05/11/2013 01:10 am ET Updated Dec 06, 2017

Mother Of The Year I'm Not


You could always pick my kid out in the Halloween parade lineup as the only child with a store bought costume. I'm also the mom who brought in Safeway brand cupcakes when it was my turn to provide snacks. Mother Teresa I'm not.

I likewise confess to apologizing to my daughter on more than one occasion for making a judgment call that turned out to be less than stellar. In addition, an occasional curse word would slip loudly from my lips in her presence.

I would then smile and tell her that she was my practice child, and I would be so much better with the next one. We both knew she would always be my one and only, so we both made allowances for my mistakes along the way. And there were plenty of them.

That being said, I never missed a play, an award ceremony, a field trip or a back-to-school night. It also warrants mentioning that I was the class party helper for 12 years running. Candy canes, pipe cleaners and glue guns progressed into Indian costumes, '50s dances, hero week, science projects, dioramas (man, I hated those things) and D.A.R.E. programs. We both happily survived pajama parties, teenage angst, dating drama and college calamities. I was up front and present for each and every one of them.

So, when Mother's Day rolls around, I figure I've got a bit of good karma coming my way. When you're a 59-year-old mother with a daughter that is fully grown, Mother's Day becomes mostly about memories.

Visions of silly string wars, sleep-overs, kissing boo-boos, reading books, singing her to sleep, birthday parties, board-games, roller skates, glitter artwork and Play-Doh projects. And then there were the outings. I don't think that going to a Disney movie can officially be called an outing, but when you see "Snow White" 8 times, I think you get to call it whatever you want.

One Mother's Day morning, as my 8-year-old daughter served me crunchy eggs and burned toast for breakfast, she asked me why there wasn't a "kid's day". I responded that every day was kid's day. She didn't buy it.

I guess it's hard to imagine that every day is your special day when you're being given curfews, nagged about homework, asked to clean up your room and told to feed the dog. But the cold hard truth is that when you are a child of loving parents, every day IS your day.

Nearly 20 years later, I've often shared with my daughter that I hoped that one day she would know the joy of having a little girl just like her. She winces at the thought. The kid is smarter than she lets on.

Motherhood is tough business. I believe that the reason labor pains are so agonizing, so gut wrenching, so bloody and endless is because its purpose is to toughen us up for the hard part. Labor is a piece of cake compared to the actual raising of a child.
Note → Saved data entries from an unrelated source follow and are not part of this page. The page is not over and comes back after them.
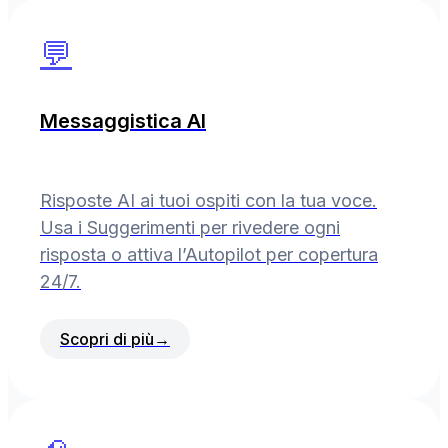
💬
Messaggistica AI
Risposte AI ai tuoi ospiti con la tua voce.
Usa i Suggerimenti per rivedere ogni
risposta o attiva l’Autopilot per copertura
24/7.
Scopri di più
→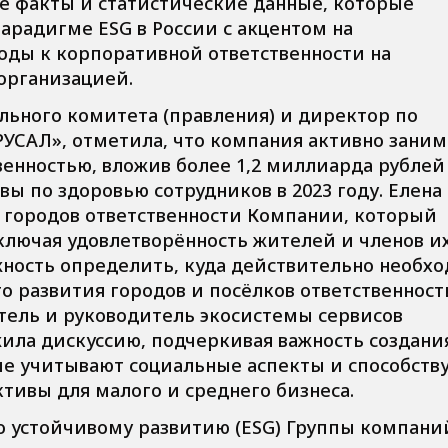
е факты и статистические данные, которые
радигме ESG в России с акцентом на
оды к корпоративной ответственности на
организацией.
льного комитета (правления) и директор по
УСАЛ», отметила, что компания активно заним
енностью, вложив более 1,2 миллиарда рублей
 по здоровью сотрудников в 2023 году. Елена
 городов ответственности Компании, который
включая удовлетворённость жителей и членов и
жность определить, куда действительно необх
о развития городов и посёлков ответственност
атель и руководитель экосистемы сервисов
жила дискуссию, подчеркивая важность создани
ые учитывают социальные аспекты и способств
тивы для малого и среднего бизнеса.
по устойчивому развитию (ESG) Группы компани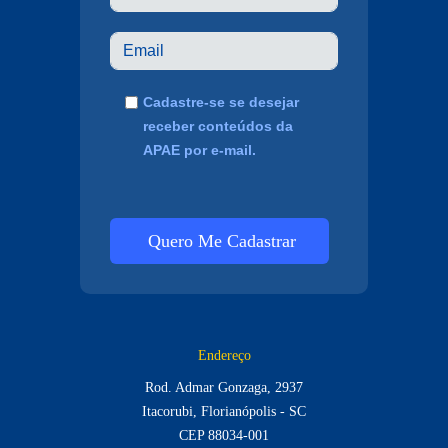
Cadastre-se se desejar
receber conteúdos da
APAE por e-mail.
Quero Me Cadastrar
Endereço
Rod. Admar Gonzaga, 2937
Itacorubi, Florianópolis - SC
CEP 88034-001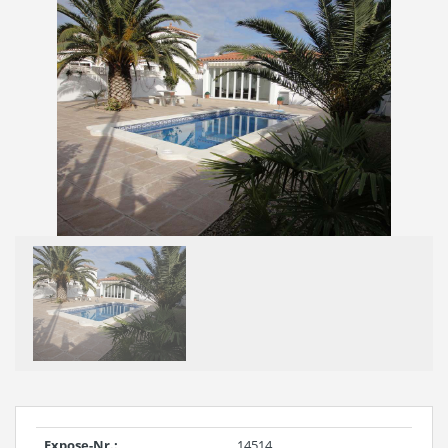
Expose-Nr.:
14514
I've always said that the easiest part of childrearing are the ages between birth and 2 days old. After that, you're out of the hospital and on your own... for the rest of your life.
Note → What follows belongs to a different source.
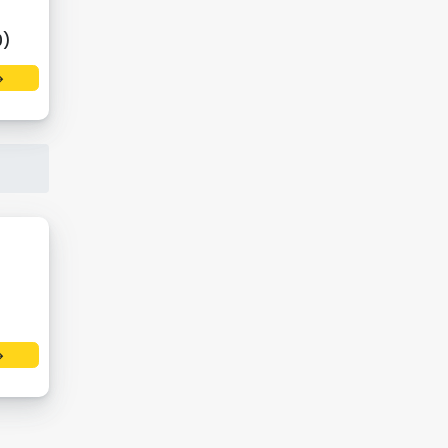
0)
→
Our life, for the years that we are raising our kids, revolve around them. It's just the way it is. But, as every empty nester knows, all things come to an end. All things except motherhood.

Our children may no longer live with us, or call with any dependable frequency, text daily or even visit often. It matters less than it should. Because moms forgive pretty much anything. No matter how old we are, if our kids are okay... we're okay. And if they're not, neither are we.

These days my daughter is every bit as adorable as she was 27 years ago, except that she is taller, sassier and has more teeth. I am shorter, less sassy, and have less teeth. I am not amused at the comparison.

If you ask me (and I know you didn't) being a mom is often a thankless job. It's never ending, unconditional and all encompassing. It's not optional and it's not always received with gratitude. It's still a mystery to me why it feels like the best damn job in the world.

The lovely little cherubs whose diapers we changed and running noses we wiped will at some point or another be rude, angry or disrespectful of the parent that brought them into this world.

That's okay, because there will come a time when they will learn about the sacrifices, worry, tears, hurt and the joy, pure rapture and complete love of it all. That day will begin when they tell you that you are about to become a grandparent. Proving once and for all that God does have a sense of humor.

And, just for the record, that crunchy egged, burned toast breakfast I had those many years ago; well, it was the best damn breakfast I've ever eaten.